Widely considered to be the definitive book on the subject, “The Abandonment of the Jews” won the National Jewish Book Award, the Anisfield-Wolf Award, the Present Tense Literary Award, the Stuart Bernath Prize from the Society for Historians of American Foreign Relations and the Theodore Saloutos Award of the Immigration History Society. It was also nominated for the National Book Critics Circle Award.
Leonard Dinnerstein, a professor of history at the University of Arizona, concluded, “We will not see a better book on this subject in our lifetime.”
Elie Wiesel, the Nobel laureate and Holocaust survivor, praised Wyman for his “courageous, lucid, painful book.”
Wyman was deeply proud that his book not only educated Americans about their country’s response to the Holocaust, but also helped ensure that another persecuted Jewish community would not be abandoned. “The Abandonment of the Jews” was credited with helping to inspire the American rescue of hundreds of Ethiopian Jews stranded in Sudan in 1985, according to Wolff Blitzer, as quoted in the statement released by the Institute.
John R. Miller, a congressman and later an ambassador for combating human trafficking, told a Wyman Institute conference that he had given copies of the book to then-Vice President George H.W. Bush and his top aides. According to Miller, Bush called the book a major factor in the U.S. decision to airlift the Jews and eventually bring them to Israel.

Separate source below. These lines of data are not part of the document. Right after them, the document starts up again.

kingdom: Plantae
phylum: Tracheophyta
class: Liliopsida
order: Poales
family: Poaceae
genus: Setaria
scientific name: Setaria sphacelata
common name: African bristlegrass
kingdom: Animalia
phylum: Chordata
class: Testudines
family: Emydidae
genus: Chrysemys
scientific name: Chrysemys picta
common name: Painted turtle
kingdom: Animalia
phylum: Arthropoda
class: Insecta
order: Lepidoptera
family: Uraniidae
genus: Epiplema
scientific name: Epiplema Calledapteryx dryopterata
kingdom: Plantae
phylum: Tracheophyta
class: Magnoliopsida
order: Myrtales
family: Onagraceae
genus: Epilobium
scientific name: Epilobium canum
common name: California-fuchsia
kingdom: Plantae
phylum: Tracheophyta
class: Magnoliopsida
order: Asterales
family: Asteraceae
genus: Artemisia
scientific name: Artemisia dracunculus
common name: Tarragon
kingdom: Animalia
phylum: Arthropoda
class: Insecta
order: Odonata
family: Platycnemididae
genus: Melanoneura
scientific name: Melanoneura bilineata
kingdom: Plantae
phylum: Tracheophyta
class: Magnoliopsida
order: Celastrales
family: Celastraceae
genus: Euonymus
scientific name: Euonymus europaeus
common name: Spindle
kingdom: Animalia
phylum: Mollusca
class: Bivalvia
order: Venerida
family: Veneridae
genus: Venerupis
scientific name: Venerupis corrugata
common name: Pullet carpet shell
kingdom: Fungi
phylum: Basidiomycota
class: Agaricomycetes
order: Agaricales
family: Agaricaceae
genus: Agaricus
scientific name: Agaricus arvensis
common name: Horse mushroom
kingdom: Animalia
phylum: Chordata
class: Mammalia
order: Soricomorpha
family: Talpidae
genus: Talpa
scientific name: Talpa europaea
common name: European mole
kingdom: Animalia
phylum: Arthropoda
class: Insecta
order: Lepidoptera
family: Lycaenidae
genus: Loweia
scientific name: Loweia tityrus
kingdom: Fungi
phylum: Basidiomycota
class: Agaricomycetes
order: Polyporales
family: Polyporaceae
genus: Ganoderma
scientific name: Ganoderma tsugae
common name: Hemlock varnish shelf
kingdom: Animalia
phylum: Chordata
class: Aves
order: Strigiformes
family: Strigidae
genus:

Vice President Bush subsequently sent Prof. Wyman a handwritten note of thanks for inspiring the rescue mission, which is proudly displayed in the Wyman family home in Massachusetts.
Wyman was awarded honorary doctorates by Yeshiva University and Hebrew Union College-Jewish Institute of religion. He served as a special advisor to the U.S. Holocaust Memorial Council and was a member of the International Academic Advisory Board of the Simon Wiesenthal Center.
He was predeceased by his wife Mildred “Midge” Wyman and is survived by his children, Jim and Teresa.